By MicroRNAs (miRNAs)
Here, small RNA molecules bind to a complementary portion in the 3′-UTR of the mRNA and prevent it from being translated by ribosomes and/or trigger its destruction. Both these activities take place in P-bodies.
By Riboswitches
The regulation of the level of certain metabolites is controlled by riboswitches. A riboswitch is a part of a molecule of mRNA with a specific binding site for the metabolite (or a close relative).
Examples:
- If thiamine pyrophosphate (the active form of thiamine [vitamin B1]) is available in the culture medium of E. coli,
- it binds to an mRNA whose protein product is an enzyme that is needed to synthesize thiamine from the ingredients in minimal medium.
- binding induces an allosteric shift in the structure of the mRNA, so that it can no longer bind to a ribosome and thus cannot be translated into the enzyme.

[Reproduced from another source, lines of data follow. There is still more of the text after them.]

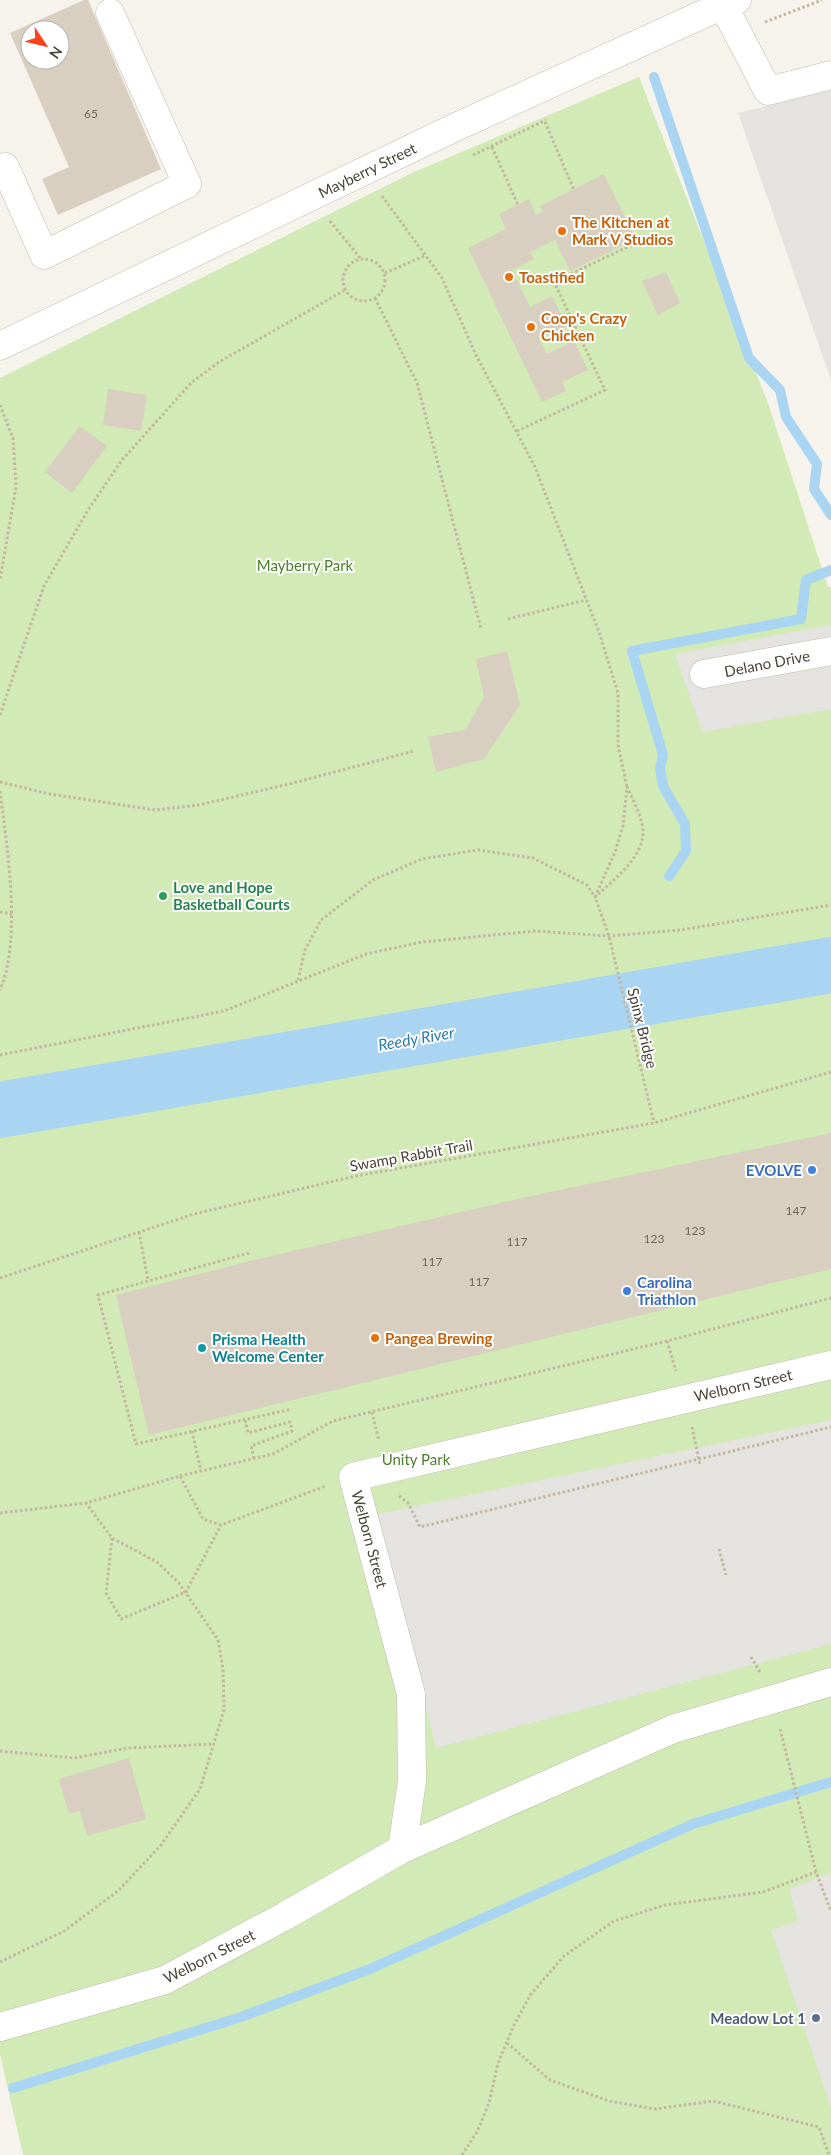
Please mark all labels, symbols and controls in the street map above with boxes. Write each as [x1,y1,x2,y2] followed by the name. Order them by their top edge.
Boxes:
[20,20,70,70] north arrow
[46,43,66,62] text: N
[84,106,98,121] house number: 65
[315,138,419,201] street label: Mayberry Street
[572,213,674,248] place label: The Kitchen at Mark V Studios
[556,225,568,237] marker: The Kitchen at Mark V Studios
[519,268,584,286] place label: Toastified
[503,271,515,283] marker: Toastified
[541,309,627,344] place label: Coop's Crazy Chicken
[525,321,537,333] marker: Coop's Crazy Chicken
[257,556,354,574] park label: Mayberry Park
[723,646,811,680] street label: Delano Drive
[173,878,290,913] place label: Love and Hope Basketball Courts
[157,890,169,902] marker: Love and Hope Basketball Courts
[624,986,662,1070] street label: Spinx Bridge
[376,1022,456,1054] water label: Reedy River
[348,1135,474,1175] street label: Swamp Rabbit Trail
[746,1161,802,1179] place label: EVOLVE
[806,1164,818,1176] marker: EVOLVE
[786,1203,806,1218] house number: 147
[685,1223,705,1238] house number: 123
[644,1231,664,1246] house number: 123
[507,1234,527,1249] house number: 117
[422,1254,442,1269] house number: 117
[637,1273,696,1308] place label: Carolina Triathlon
[469,1274,489,1289] house number: 117
[621,1285,633,1297] marker: Carolina Triathlon
[385,1329,493,1347] place label: Pangea Brewing
[212,1330,324,1365] place label: Prisma Health Welcome Center
[369,1332,381,1344] marker: Pangea Brewing
[196,1342,208,1354] marker: Prisma Health Welcome Center
[692,1365,794,1405] street label: Welborn Street
[382,1450,451,1468] park label: Unity Park
[348,1488,392,1590] street label: Welborn Street
[160,1925,258,1987] street label: Welborn Street
[710,2009,806,2027] place label: Meadow Lot 1
[810,2012,822,2024] marker: Meadow Lot 1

- E. coli no longer wastes resources on synthesizing a vitamin that is available preformed.
By gene-specific proteins
Translation of mRNA in humans is repressed by aminoacyl-tRNA synthetase in response to the inflammatory cytokine interferon-gamma [IFN-γ]. In presence of IFN-γ, the synthetase abandons its normal function (adding Glu and Pro to their respective tRNAs) and instead binds to the mRNA blocking its translation.
In some bacteria, a protein product may inhibit the further translation of its own mRNA (a kind of feedback inhibition). It does so by binding to a site which blocks the mRNA from further association with a ribosome.